My hon. Friend the Member for Bury North made a point about the public purse and he is right to be concerned. Whatever happens to those phones after they have been confiscated, the state will save considerable money in storage costs if we proceed along the lines suggested by my hon. Friend the Member for Pudsey. The Government therefore welcome the creation of a statutory power that will enable the governor or director of a prison to
“destroy or otherwise dispose of”
unauthorised property found in the possession of a prisoner. As such items can be obtained while the prisoner is in transit between prisons, or between prisons and courts, we also welcome the application of the power to prisoner escort vehicles as well as for property confiscated within a prison. My hon. Friend the Member for South Swindon raised a point about custody areas in courts, and I am sure we can return to that matter in Committee.
All hon. Members who have spoken will agree that the current situation is unacceptable, and the Bill is a good way of supplementing the Offender Management Act 2007 and the Crime and Security Act 2010, which introduced measures to reduce the smuggling of mobile phones into prisons, and made it a criminal offence to possess a phone in prison. There will be safeguards, and I am conscious of the point raised by my hon. Friend the Member for North East Somerset about the right of property and how that should not be infringed without good reason and due process. We will consider that issue, and put measures in place to ensure that prisoners have the right to make representations about their property, and to appeal decisions.

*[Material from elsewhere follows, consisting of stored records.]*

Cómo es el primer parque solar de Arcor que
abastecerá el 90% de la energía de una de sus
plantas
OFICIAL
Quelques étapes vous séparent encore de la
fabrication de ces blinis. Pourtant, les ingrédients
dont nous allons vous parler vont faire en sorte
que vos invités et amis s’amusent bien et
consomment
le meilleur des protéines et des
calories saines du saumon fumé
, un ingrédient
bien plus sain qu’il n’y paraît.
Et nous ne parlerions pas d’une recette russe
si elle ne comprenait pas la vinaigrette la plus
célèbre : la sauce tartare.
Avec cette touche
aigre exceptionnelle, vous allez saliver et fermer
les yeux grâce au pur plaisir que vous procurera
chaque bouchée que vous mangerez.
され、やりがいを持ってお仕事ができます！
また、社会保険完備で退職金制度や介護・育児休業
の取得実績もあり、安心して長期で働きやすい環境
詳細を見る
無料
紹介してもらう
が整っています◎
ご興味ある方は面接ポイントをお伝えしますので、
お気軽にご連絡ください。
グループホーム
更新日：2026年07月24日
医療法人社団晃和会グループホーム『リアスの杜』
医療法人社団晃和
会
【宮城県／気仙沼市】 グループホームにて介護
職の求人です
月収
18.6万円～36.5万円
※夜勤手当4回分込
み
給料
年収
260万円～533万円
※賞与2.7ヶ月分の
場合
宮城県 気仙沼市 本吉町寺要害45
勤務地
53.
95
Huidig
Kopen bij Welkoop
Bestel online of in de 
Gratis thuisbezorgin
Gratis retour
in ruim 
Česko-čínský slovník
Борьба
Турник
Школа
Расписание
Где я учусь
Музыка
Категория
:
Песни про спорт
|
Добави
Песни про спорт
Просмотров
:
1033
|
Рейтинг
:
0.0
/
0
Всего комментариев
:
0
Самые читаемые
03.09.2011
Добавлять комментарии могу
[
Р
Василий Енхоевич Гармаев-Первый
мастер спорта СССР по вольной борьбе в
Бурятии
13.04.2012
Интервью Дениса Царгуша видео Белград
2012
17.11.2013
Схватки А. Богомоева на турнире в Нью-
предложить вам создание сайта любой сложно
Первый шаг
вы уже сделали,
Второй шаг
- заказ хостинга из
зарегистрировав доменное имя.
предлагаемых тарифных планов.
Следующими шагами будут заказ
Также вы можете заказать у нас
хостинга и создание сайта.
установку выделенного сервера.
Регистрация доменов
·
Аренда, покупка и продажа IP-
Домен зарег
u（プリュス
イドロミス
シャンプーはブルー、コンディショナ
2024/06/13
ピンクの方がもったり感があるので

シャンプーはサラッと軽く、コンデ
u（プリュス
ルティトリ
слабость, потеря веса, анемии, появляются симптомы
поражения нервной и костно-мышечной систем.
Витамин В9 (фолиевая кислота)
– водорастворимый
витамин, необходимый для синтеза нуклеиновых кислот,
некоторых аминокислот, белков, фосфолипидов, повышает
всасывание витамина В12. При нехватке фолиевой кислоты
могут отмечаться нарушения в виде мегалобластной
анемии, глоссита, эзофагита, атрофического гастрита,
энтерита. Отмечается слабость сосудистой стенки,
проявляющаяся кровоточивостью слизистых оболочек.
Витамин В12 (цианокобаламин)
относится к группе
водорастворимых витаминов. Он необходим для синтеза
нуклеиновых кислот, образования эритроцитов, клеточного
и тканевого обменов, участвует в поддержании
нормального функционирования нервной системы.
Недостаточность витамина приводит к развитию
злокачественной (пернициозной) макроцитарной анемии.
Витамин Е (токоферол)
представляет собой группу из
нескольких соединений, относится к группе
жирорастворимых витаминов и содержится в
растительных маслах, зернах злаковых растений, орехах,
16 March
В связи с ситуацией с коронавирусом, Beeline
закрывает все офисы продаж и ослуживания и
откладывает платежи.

As hon. Members have said, we are discussing property that should not be in prison in the first place and that is used for a variety of nefarious purposes. We should do anything we can to prevent that and the Bill makes a significant contribution to that task. I commend the Bill to the House and wish it a safe passage through this House and the other place.
Question put and agreed to.
Bill accordingly read a Second time; to stand committed to a Public Bill Committee (Standing Order No. 63).